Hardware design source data
^^^^^^^^^^^^^^^^
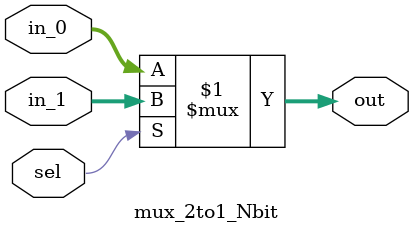
<source format=sv>
module BarrelShifter(In, ShiftAmount, ShiftIn, Out);
	parameter N = 16;
    input [N-1:0] In;
    input [$clog2(N)-1:0] ShiftAmount; 
    input ShiftIn;
    output reg [N-1:0] Out;

wire [N-1:0] shift[$clog2(N):0];

assign shift[$clog2(N)] = In;

genvar i;
generate
    for (i = ($clog2(N))-1 ; i >= 0 ; i=i-1) begin
        mux_2to1_Nbit #(N) mux (
            .in_0(shift[i+1]),
            .in_1(shift[i+1] << 2**i | {2**i{ShiftIn}}),
            .sel(ShiftAmount[i]),
            .out(shift[i])
        );
    end
endgenerate


assign Out = shift[0]; 

endmodule


module mux_2to1_Nbit (in_0, in_1, sel, out);
	parameter N = 16;
    input [N-1:0] in_0;
    input [N-1:0] in_1;
    input sel;
    output [N-1:0] out;

assign out = sel ? in_1 : in_0;

endmodule

</source>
^^^^^^^^^^^^^^^^
Which lines run from the one containing "input [N-1:0] In;" to the end of the entries above? Print them exactly, both ends included, and nothing else.

    input [N-1:0] In;
    input [$clog2(N)-1:0] ShiftAmount; 
    input ShiftIn;
    output reg [N-1:0] Out;

wire [N-1:0] shift[$clog2(N):0];

assign shift[$clog2(N)] = In;

genvar i;
generate
    for (i = ($clog2(N))-1 ; i >= 0 ; i=i-1) begin
        mux_2to1_Nbit #(N) mux (
            .in_0(shift[i+1]),
            .in_1(shift[i+1] << 2**i | {2**i{ShiftIn}}),
            .sel(ShiftAmount[i]),
            .out(shift[i])
        );
    end
endgenerate


assign Out = shift[0]; 

endmodule


module mux_2to1_Nbit (in_0, in_1, sel, out);
	parameter N = 16;
    input [N-1:0] in_0;
    input [N-1:0] in_1;
    input sel;
    output [N-1:0] out;

assign out = sel ? in_1 : in_0;

endmodule

</source>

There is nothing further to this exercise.